» **Source document**:
--- --- ---

BTW: remember the original question.
Calculate the general interference voltage uv resulting

is

 

@ericgibbs But is it necessery to use complex numbers? Because I have the impedance of C2 :/ What do you mean by "adjust the current to allow U1"?

 

hi @Jiwoo
When the switch is closed C1 discharges through R2, this makes vc 10v negative with respect to uv, so the 10p charges almost instantly to ~10v, set by the time constant of C2 and R1.
10^-11* 10^5 = 10^-6, ie 1uSec

This initial ~1uS C2 charge current flows through the R1 resistor, which causes a voltage drop across R1, which is measured as uv peak.
Then the voltage across C2 follows the discharge profile of the R2/C1 discharge.

You don’t need complex numbers for general interference voltage
Look at this plot for guidance.

--- --- ---

» **Given data**:
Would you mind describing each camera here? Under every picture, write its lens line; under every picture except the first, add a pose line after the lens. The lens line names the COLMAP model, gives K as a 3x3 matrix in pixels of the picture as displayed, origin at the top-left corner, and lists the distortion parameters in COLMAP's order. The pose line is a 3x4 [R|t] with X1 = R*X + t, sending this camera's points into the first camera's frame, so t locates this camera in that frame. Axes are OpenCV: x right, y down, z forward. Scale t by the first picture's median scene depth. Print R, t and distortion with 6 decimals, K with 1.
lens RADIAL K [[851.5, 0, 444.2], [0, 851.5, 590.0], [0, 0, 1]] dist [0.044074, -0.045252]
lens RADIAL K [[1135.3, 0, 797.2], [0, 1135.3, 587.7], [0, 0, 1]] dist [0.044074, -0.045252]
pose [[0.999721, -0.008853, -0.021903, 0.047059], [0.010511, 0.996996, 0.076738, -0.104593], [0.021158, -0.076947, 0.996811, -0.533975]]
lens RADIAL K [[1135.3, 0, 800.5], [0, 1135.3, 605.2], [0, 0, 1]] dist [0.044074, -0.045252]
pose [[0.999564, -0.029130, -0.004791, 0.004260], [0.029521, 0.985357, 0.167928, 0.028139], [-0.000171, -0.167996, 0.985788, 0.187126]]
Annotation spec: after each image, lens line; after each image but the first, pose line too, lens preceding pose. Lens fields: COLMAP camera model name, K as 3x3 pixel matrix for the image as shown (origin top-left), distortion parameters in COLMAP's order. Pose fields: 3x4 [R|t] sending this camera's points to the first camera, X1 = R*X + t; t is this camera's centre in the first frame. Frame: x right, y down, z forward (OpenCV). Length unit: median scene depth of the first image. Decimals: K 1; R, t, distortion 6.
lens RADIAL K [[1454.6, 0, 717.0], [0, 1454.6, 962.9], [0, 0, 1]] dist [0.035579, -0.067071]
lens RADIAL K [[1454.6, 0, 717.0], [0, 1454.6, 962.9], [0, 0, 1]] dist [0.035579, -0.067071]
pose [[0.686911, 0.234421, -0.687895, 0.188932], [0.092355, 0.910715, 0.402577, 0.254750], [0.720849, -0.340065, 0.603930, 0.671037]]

--- --- ---

» **Apply what you read**:
1 > Reproduce the rows verbatim, from the very first row through the line containing "-0.076947, 0.996811, -0.533975]]", with both of those lines included.
2 > Extend the forum discussion about the interference voltage, picking up right after its last sentence.

» **Numbered answers**:
1 >
Would you mind describing each camera here? Under every picture, write its lens line; under every picture except the first, add a pose line after the lens. The lens line names the COLMAP model, gives K as a 3x3 matrix in pixels of the picture as displayed, origin at the top-left corner, and lists the distortion parameters in COLMAP's order. The pose line is a 3x4 [R|t] with X1 = R*X + t, sending this camera's points into the first camera's frame, so t locates this camera in that frame. Axes are OpenCV: x right, y down, z forward. Scale t by the first picture's median scene depth. Print R, t and distortion with 6 decimals, K with 1.
lens RADIAL K [[851.5, 0, 444.2], [0, 851.5, 590.0], [0, 0, 1]] dist [0.044074, -0.045252]
lens RADIAL K [[1135.3, 0, 797.2], [0, 1135.3, 587.7], [0, 0, 1]] dist [0.044074, -0.045252]
pose [[0.999721, -0.008853, -0.021903, 0.047059], [0.010511, 0.996996, 0.076738, -0.104593], [0.021158, -0.076947, 0.996811, -0.533975]]

2 >
 

@ericgibbs But the current would be uc(t)/(R1+jwc2) or am I missing something? :/

 

Hi @Jiwoo
As this a college assignment, I can only give guidance.

Look at the top row images, they show as an example what happens when the +10V U2 is removed instantly.
Vc falls to Zero, which means the voltage across the 10p is now –10V, making V(uv) equal to –10V. So the 10p discharges via R1 100k, in approx 1uSec to one time constant.
The lower row images show the full circuit, when C1 is connected to 0v via the S switch and R2 100R, C1 will discharge with time constant C1 & R2 ~ 100uSec.
Looking at the V(uv) plot you see a sharp drop from +10mV [U1] in approx 1uSec due to the TC for C2 and R1.
BUT
Vc voltage continues to fall exponentially with a TC of 100uSec, and the voltage across the 10p also reduces at the same rate, so the V(uv) voltage tracks the Vc voltage and so the V(uv) voltage falls at the same rate from its initial value of approx –90mV.

It is all about Time constants of C1/R2 and C2/R1, no complex.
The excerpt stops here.